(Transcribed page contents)

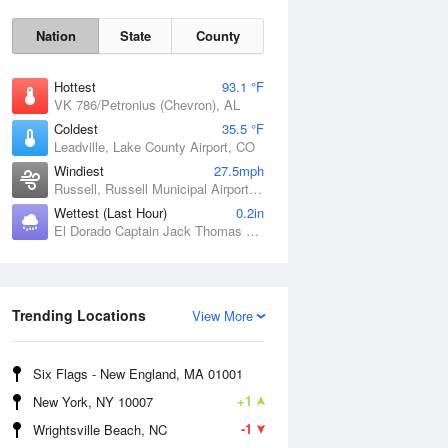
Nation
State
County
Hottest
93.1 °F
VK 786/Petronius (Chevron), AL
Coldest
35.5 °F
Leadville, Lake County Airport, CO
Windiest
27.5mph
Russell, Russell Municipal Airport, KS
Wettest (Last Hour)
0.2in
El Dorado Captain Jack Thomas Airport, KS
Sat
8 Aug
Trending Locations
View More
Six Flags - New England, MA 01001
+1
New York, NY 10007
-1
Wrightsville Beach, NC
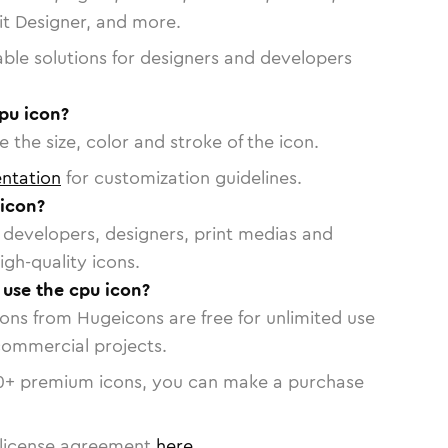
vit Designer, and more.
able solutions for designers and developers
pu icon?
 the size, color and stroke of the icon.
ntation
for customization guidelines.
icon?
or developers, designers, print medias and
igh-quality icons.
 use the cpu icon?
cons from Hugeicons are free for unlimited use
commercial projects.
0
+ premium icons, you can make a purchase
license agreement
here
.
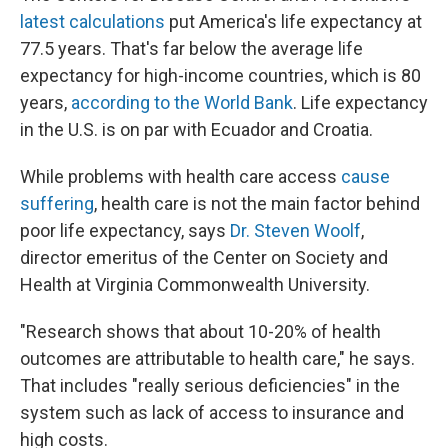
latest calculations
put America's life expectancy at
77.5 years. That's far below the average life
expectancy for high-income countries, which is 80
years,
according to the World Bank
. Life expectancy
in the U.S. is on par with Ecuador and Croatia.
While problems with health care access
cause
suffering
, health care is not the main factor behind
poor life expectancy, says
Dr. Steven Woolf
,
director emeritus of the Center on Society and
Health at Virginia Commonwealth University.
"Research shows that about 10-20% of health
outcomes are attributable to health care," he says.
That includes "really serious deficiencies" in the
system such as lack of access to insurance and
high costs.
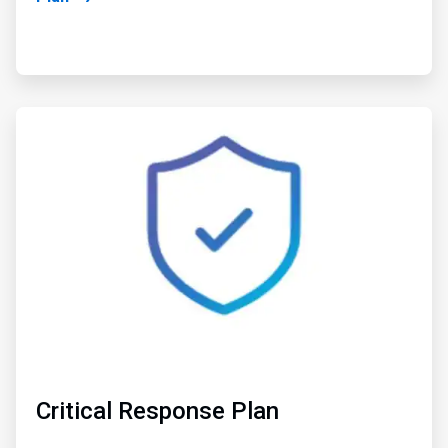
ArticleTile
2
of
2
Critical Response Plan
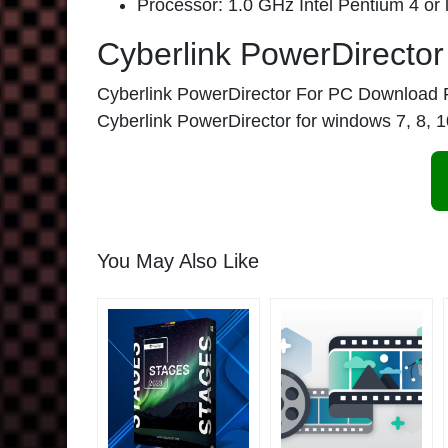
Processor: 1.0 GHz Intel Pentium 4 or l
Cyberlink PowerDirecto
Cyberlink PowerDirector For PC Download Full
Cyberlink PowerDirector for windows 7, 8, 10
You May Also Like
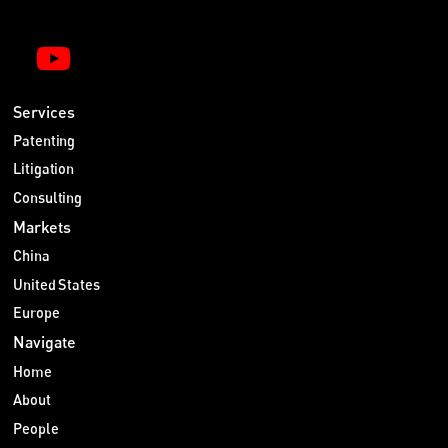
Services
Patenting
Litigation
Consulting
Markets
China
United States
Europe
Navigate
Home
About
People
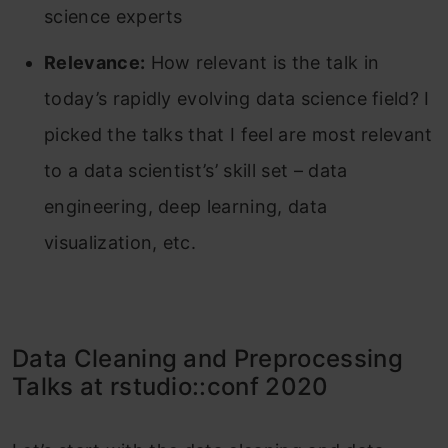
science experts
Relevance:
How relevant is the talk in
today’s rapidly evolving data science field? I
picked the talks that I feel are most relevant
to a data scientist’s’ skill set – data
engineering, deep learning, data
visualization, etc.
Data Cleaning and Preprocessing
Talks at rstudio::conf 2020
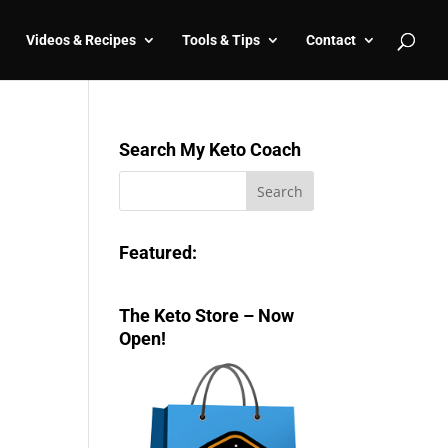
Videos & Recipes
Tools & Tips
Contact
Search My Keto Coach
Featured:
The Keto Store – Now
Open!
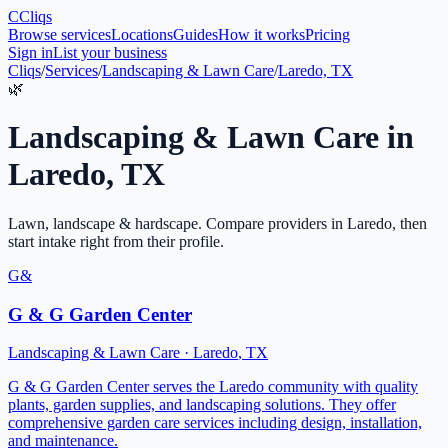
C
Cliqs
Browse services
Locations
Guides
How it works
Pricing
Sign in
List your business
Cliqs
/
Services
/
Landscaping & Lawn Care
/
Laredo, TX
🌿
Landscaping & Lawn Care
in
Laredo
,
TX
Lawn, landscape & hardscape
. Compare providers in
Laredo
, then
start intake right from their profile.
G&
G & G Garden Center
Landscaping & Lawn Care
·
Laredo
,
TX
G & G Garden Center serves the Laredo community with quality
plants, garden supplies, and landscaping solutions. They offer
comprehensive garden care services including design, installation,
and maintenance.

> _WORK INSTRUCTION_: Copy every line above word for word and exclude the pictures.

> _ANSWER BOX_:
Nation
State
County
Hottest
93.1 °F
VK 786/Petronius (Chevron), AL
Coldest
35.5 °F
Leadville, Lake County Airport, CO
Windiest
27.5mph
Russell, Russell Municipal Airport, KS
Wettest (Last Hour)
0.2in
El Dorado Captain Jack Thomas Airport, KS
Sat
8 Aug
Trending Locations
View More
Six Flags - New England, MA 01001
+1
New York, NY 10007
-1
Wrightsville Beach, NC
vit Designer, and more.
able solutions for designers and developers
pu icon?
 the size, color and stroke of the icon.
ntation
for customization guidelines.
icon?
or developers, designers, print medias and
igh-quality icons.
 use the cpu icon?
cons from Hugeicons are free for unlimited use
commercial projects.
0
+ premium icons, you can make a purchase
license agreement
here
.
latest calculations
put America's life expectancy at
77.5 years. That's far below the average life
expectancy for high-income countries, which is 80
years,
according to the World Bank
. Life expectancy
in the U.S. is on par with Ecuador and Croatia.
While problems with health care access
cause
suffering
, health care is not the main factor behind
poor life expectancy, says
Dr. Steven Woolf
,
director emeritus of the Center on Society and
Health at Virginia Commonwealth University.
"Research shows that about 10-20% of health
outcomes are attributable to health care," he says.
That includes "really serious deficiencies" in the
system such as lack of access to insurance and
high costs.
ArticleTile
2
of
2
Critical Response Plan
Processor: 1.0 GHz Intel Pentium 4 or l
Cyberlink PowerDirecto
Cyberlink PowerDirector For PC Download Full
Cyberlink PowerDirector for windows 7, 8, 10
You May Also Like
Services
Patenting
Litigation
Consulting
Markets
China
United States
Europe
Navigate
Home
About
People
science experts
Relevance:
How relevant is the talk in
today’s rapidly evolving data science field? I
picked the talks that I feel are most relevant
to a data scientist’s’ skill set – data
engineering, deep learning, data
visualization, etc.
Data Cleaning and Preprocessing
Talks at rstudio::conf 2020
Videos & Recipes
Tools & Tips
Contact
Search My Keto Coach
Featured:
The Keto Store – Now
Open!
C
Cliqs
Browse services
Locations
Guides
How it works
Pricing
Sign in
List your business
Cliqs
/
Services
/
Landscaping & Lawn Care
/
Laredo, TX
🌿
Landscaping & Lawn Care
in
Laredo
,
TX
Lawn, landscape & hardscape
. Compare providers in
Laredo
, then
start intake right from their profile.
G&
G & G Garden Center
Landscaping & Lawn Care
·
Laredo
,
TX
G & G Garden Center serves the Laredo community with quality
plants, garden supplies, and landscaping solutions. They offer
comprehensive garden care services including design, installation,
and maintenance.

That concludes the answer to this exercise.